By working later in life, pre-retirees also can consider putting off collecting Social Security, a strategy that could lead higher monthly payouts once they do start collecting.
Finding a smaller and less expensive home has long been relied upon to bolster retirement budgets. Ideally, profits from the sale of a larger home can be used to buy the smaller home with cash, with no mortgage, and the homeowner can pocket the rest. But the current environment of falling home values and tight credit has made home buying a selling a more difficult proposition in many markets.
Selling off assets
Another way to shore up retirement accounts is selling off assets, including cars, second homes, stocks and expensive jewelry. They often have emotional attachments that don't match their resale values.
"Spending was really the norm for (baby boomers), buying and having, becoming more materialistic than previous generations," Moschis said of the more than 75 million baby boomers who are approaching or have reached retirement age. "What that really led to primarily was debt."
Options such as working longer and selling assets are not as risky as reverse mortgages or selling life insurance policies, two instruments marketed as ways to free up retirement cash.
A reverse mortgage allows homeowners to borrow from the home's equity in a lump sum, line of credit or regular payments, while not having to pay a monthly mortgage.
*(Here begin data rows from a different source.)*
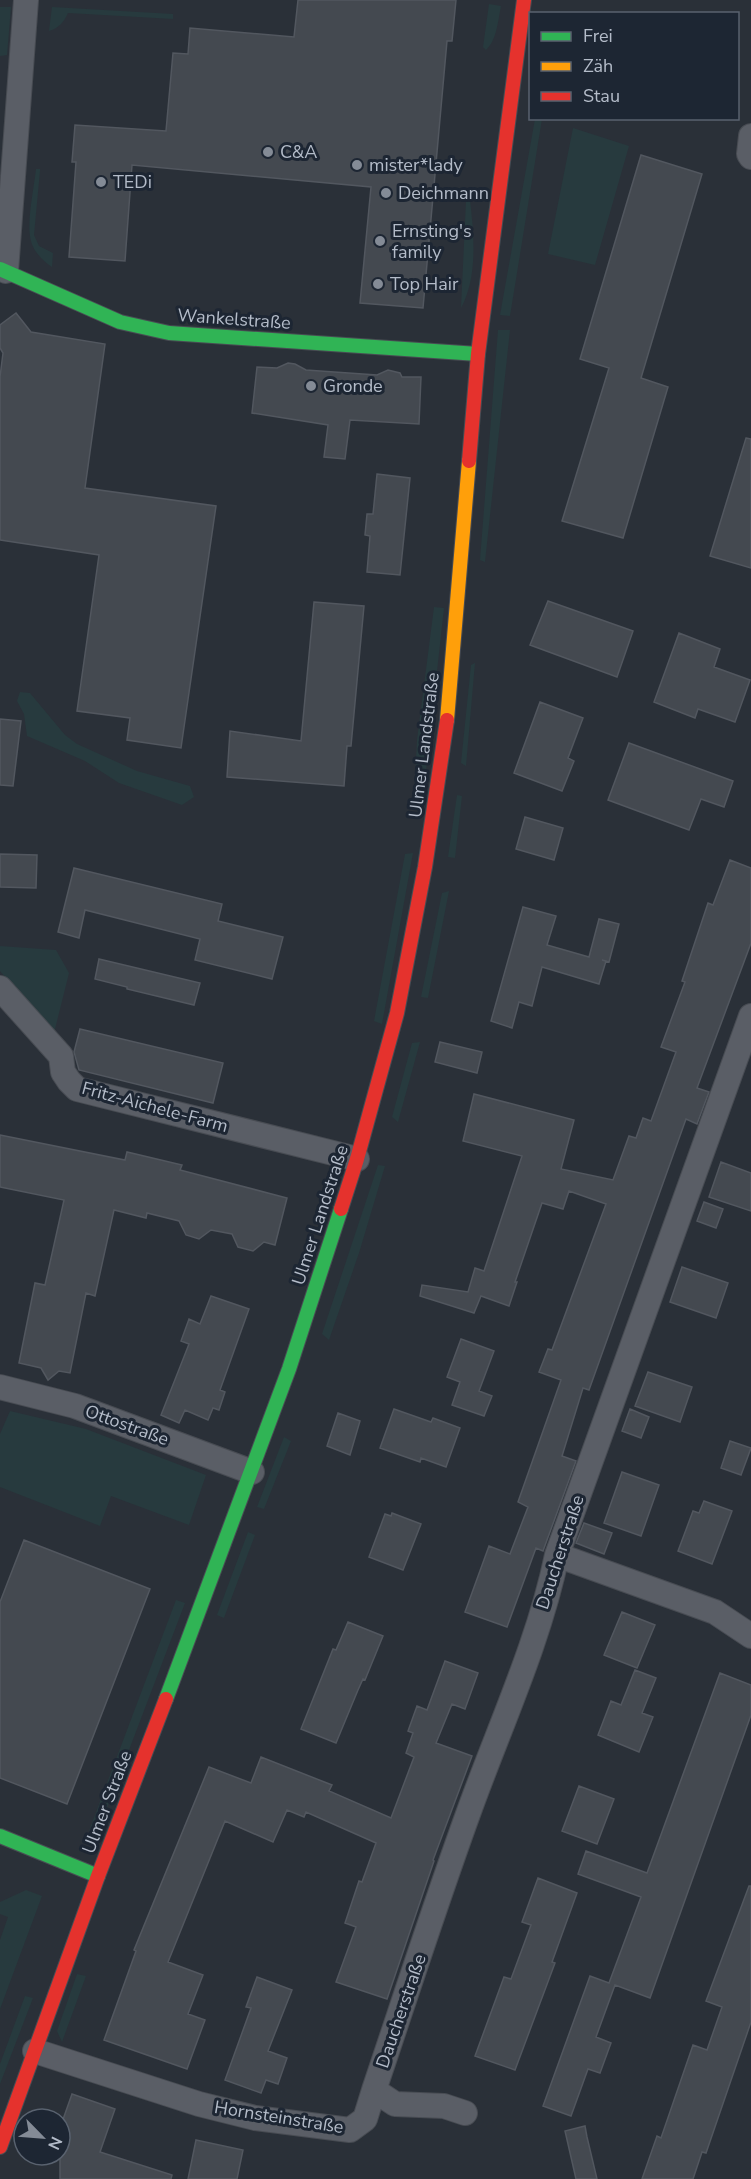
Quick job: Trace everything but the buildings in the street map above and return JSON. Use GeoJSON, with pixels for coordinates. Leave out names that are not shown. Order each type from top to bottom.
{"type":"FeatureCollection","features":[{"type":"Feature","properties":{"kind":"street"},"geometry":{"type":"LineString","coordinates":[[3,270],[26,0]]}},
{"type":"Feature","properties":{"kind":"street","name":"Ulmer Landstraße"},"geometry":{"type":"LineString","coordinates":[[252,1472],[298,1341],[357,1159],[397,1013],[433,822],[448,713],[478,354],[524,0]]}},
{"type":"Feature","properties":{"kind":"street"},"geometry":{"type":"LineString","coordinates":[[751,136],[749,148],[751,157]]}},
{"type":"Feature","properties":{"kind":"street","name":"Wankelstraße"},"geometry":{"type":"LineString","coordinates":[[3,270],[120,322],[169,333],[478,354]]}},
{"type":"Feature","properties":{"kind":"street","name":"Fritz-Aichele-Farm"},"geometry":{"type":"LineString","coordinates":[[0,987],[61,1056],[63,1072],[77,1089],[357,1159]]}},
{"type":"Feature","properties":{"kind":"street","name":"Daucherstraße"},"geometry":{"type":"LineString","coordinates":[[374,2091],[467,1815],[533,1640],[556,1555],[751,1016]]}},
{"type":"Feature","properties":{"kind":"street","name":"Ottostraße"},"geometry":{"type":"LineString","coordinates":[[0,1387],[75,1406],[252,1472]]}},
{"type":"Feature","properties":{"kind":"street","name":"Ulmer Straße"},"geometry":{"type":"LineString","coordinates":[[0,2147],[98,1876],[252,1472]]}},
{"type":"Feature","properties":{"kind":"street"},"geometry":{"type":"LineString","coordinates":[[556,1555],[715,1612],[751,1636]]}},
{"type":"Feature","properties":{"kind":"street"},"geometry":{"type":"LineString","coordinates":[[0,1836],[98,1876]]}},
{"type":"Feature","properties":{"kind":"street","name":"Hornsteinstraße"},"geometry":{"type":"LineString","coordinates":[[35,2051],[199,2104],[255,2118],[350,2130],[365,2119],[374,2091]]}},
{"type":"Feature","properties":{"kind":"street"},"geometry":{"type":"LineString","coordinates":[[374,2091],[395,2104],[444,2106],[465,2113]]}},
{"type":"Feature","properties":{"kind":"green space"},"geometry":{"type":"Polygon","coordinates":[[[489,4],[501,6],[495,35],[486,50],[483,47],[489,4]]]}},
{"type":"Feature","properties":{"kind":"green space"},"geometry":{"type":"Polygon","coordinates":[[[0,7],[11,7],[7,55],[0,56],[0,7]]]}},
{"type":"Feature","properties":{"kind":"green space"},"geometry":{"type":"Polygon","coordinates":[[[52,7],[173,14],[173,19],[68,13],[61,24],[49,31],[52,7]]]}},
{"type":"Feature","properties":{"kind":"green space"},"geometry":{"type":"Polygon","coordinates":[[[535,120],[542,120],[510,316],[500,315],[535,120]]]}},
{"type":"Feature","properties":{"kind":"green space"},"geometry":{"type":"Polygon","coordinates":[[[573,128],[629,146],[595,265],[548,254],[573,128]]]}},
{"type":"Feature","properties":{"kind":"green space"},"geometry":{"type":"Polygon","coordinates":[[[36,169],[40,171],[34,235],[39,246],[53,253],[52,267],[36,252],[30,234],[36,169]]]}},
{"type":"Feature","properties":{"kind":"green space"},"geometry":{"type":"Polygon","coordinates":[[[470,200],[473,241],[472,269],[470,283],[461,308],[466,201],[470,200]]]}},
{"type":"Feature","properties":{"kind":"green space"},"geometry":{"type":"Polygon","coordinates":[[[498,330],[510,330],[485,562],[480,560],[498,330]]]}},
{"type":"Feature","properties":{"kind":"green space"},"geometry":{"type":"Polygon","coordinates":[[[434,607],[444,608],[424,789],[422,795],[414,799],[417,740],[434,607]]]}},
{"type":"Feature","properties":{"kind":"green space"},"geometry":{"type":"Polygon","coordinates":[[[475,663],[466,766],[461,763],[471,665],[475,663]]]}},
{"type":"Feature","properties":{"kind":"green space"},"geometry":{"type":"Polygon","coordinates":[[[20,692],[30,693],[65,735],[77,744],[137,771],[190,786],[194,797],[182,805],[119,783],[85,761],[27,736],[24,714],[17,701],[20,692]]]}},
{"type":"Feature","properties":{"kind":"green space"},"geometry":{"type":"Polygon","coordinates":[[[457,795],[462,796],[455,858],[448,857],[457,795]]]}},
{"type":"Feature","properties":{"kind":"green space"},"geometry":{"type":"Polygon","coordinates":[[[413,853],[382,1024],[374,1021],[405,854],[413,853]]]}},
{"type":"Feature","properties":{"kind":"green space"},"geometry":{"type":"Polygon","coordinates":[[[449,891],[428,998],[421,997],[442,893],[449,891]]]}},
{"type":"Feature","properties":{"kind":"green space"},"geometry":{"type":"Polygon","coordinates":[[[0,946],[56,950],[69,973],[54,1033],[0,971],[0,946]]]}},
{"type":"Feature","properties":{"kind":"green space"},"geometry":{"type":"Polygon","coordinates":[[[420,1042],[398,1122],[392,1117],[412,1043],[420,1042]]]}},
{"type":"Feature","properties":{"kind":"green space"},"geometry":{"type":"Polygon","coordinates":[[[378,1165],[385,1166],[359,1253],[329,1340],[322,1334],[378,1165]]]}},
{"type":"Feature","properties":{"kind":"green space"},"geometry":{"type":"Polygon","coordinates":[[[10,1411],[86,1429],[206,1475],[189,1525],[111,1496],[100,1526],[0,1487],[0,1434],[10,1411]]]}},
{"type":"Feature","properties":{"kind":"green space"},"geometry":{"type":"Polygon","coordinates":[[[284,1437],[291,1441],[264,1509],[257,1507],[284,1437]]]}},
{"type":"Feature","properties":{"kind":"green space"},"geometry":{"type":"Polygon","coordinates":[[[248,1532],[255,1535],[224,1618],[217,1615],[248,1532]]]}},
{"type":"Feature","properties":{"kind":"green space"},"geometry":{"type":"Polygon","coordinates":[[[176,1600],[185,1603],[105,1813],[95,1828],[89,1831],[176,1600]]]}},
{"type":"Feature","properties":{"kind":"green space"},"geometry":{"type":"Polygon","coordinates":[[[26,1890],[42,1896],[0,2009],[0,1940],[8,1917],[0,1914],[0,1902],[26,1890]]]}},
{"type":"Feature","properties":{"kind":"green space"},"geometry":{"type":"Polygon","coordinates":[[[77,1974],[86,1976],[62,2042],[57,2031],[77,1974]]]}},
{"type":"Feature","properties":{"kind":"green space"},"geometry":{"type":"Polygon","coordinates":[[[25,1996],[33,1998],[0,2084],[0,2064],[25,1996]]]}},
{"type":"Feature","properties":{"kind":"traffic: fast"},"geometry":{"type":"LineString","coordinates":[[0,269],[120,322],[169,333],[478,354]]}},
{"type":"Feature","properties":{"kind":"traffic: fast"},"geometry":{"type":"LineString","coordinates":[[166,1699],[289,1369],[341,1209]]}},
{"type":"Feature","properties":{"kind":"traffic: fast"},"geometry":{"type":"LineString","coordinates":[[0,1836],[98,1876]]}},
{"type":"Feature","properties":{"kind":"traffic: slow"},"geometry":{"type":"LineString","coordinates":[[447,720],[469,461]]}},
{"type":"Feature","properties":{"kind":"traffic: jam"},"geometry":{"type":"LineString","coordinates":[[469,461],[478,354],[524,0]]}},
{"type":"Feature","properties":{"kind":"traffic: jam"},"geometry":{"type":"LineString","coordinates":[[341,1209],[397,1013],[425,867],[447,720]]}},
{"type":"Feature","properties":{"kind":"traffic: jam"},"geometry":{"type":"LineString","coordinates":[[0,2147],[98,1876],[166,1699]]}},
{"type":"Feature","properties":{"kind":"place","name":"C&A"},"geometry":{"type":"Point","coordinates":[268,152]}},
{"type":"Feature","properties":{"kind":"place","name":"mister*lady"},"geometry":{"type":"Point","coordinates":[357,165]}},
{"type":"Feature","properties":{"kind":"place","name":"TEDi"},"geometry":{"type":"Point","coordinates":[101,182]}},
{"type":"Feature","properties":{"kind":"place","name":"Deichmann"},"geometry":{"type":"Point","coordinates":[386,193]}},
{"type":"Feature","properties":{"kind":"place","name":"Ernsting's family"},"geometry":{"type":"Point","coordinates":[380,241]}},
{"type":"Feature","properties":{"kind":"place","name":"Top Hair"},"geometry":{"type":"Point","coordinates":[378,284]}},
{"type":"Feature","properties":{"kind":"place","name":"Gronde"},"geometry":{"type":"Point","coordinates":[311,386]}}]}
The homeowner retains title and must pay insurance and property taxes while living there.
The loan and fees are due once all parties listed on the deed die, or the home is vacated for 12 straight months. The home is usually sold, and the proceeds from the sale are used to pay off the loan, plus interest and fees that can be up to 4 percent to 8 percent of the loan.
Reverse mortgages have become more attractive because the government raised lending limits to $417,000 last year, noted Eric Bachman, chief executive of Golden Gateway Financial in Oakland, Calif. But as equity drops, so does the amount one can borrow in a reverse mortgage, so timing is key.
However, experts such as AARP financial "ambassador" Jonathan Pond say reverse mortgages should be something of a last resort, because of high fees and the complicated nature of the loans. Reverse mortgages also mean the home will probably be sold at the end of the loan, mainly because the homeowner, or an heir, will want cash to pay off the mortgage. Seniors who want to leave their homestead to their children may not want to get a reverse mortgage.
Education is key, because of fears that reverse mortgage complexities could be used to trick seniors. To wit, the American Association of Residential Mortgage Regulators and the Conference of State Bank Supervisors established guidelines to be used starting early 2009 to review lenders and brokers selling reverse mortgages to seniors.
The guidelines are meant to guard consumers against fraud and abuse, "such as the simultaneous sale of unsuitable investments or deceptive sales practices," according to a December news release from the groups.
Finally, desperate seniors can sell their life insurance policy, either back to their insurer or on the private market. Bachman says insurers typically return 3 percent to 5 percent of the face value of the loan if it is bought back, but selling it on the private market could earn several times more.
This move, called a "life settlement," is risky because it leaves seniors without life insurance and financial security they had once desired to leave behind for loved ones.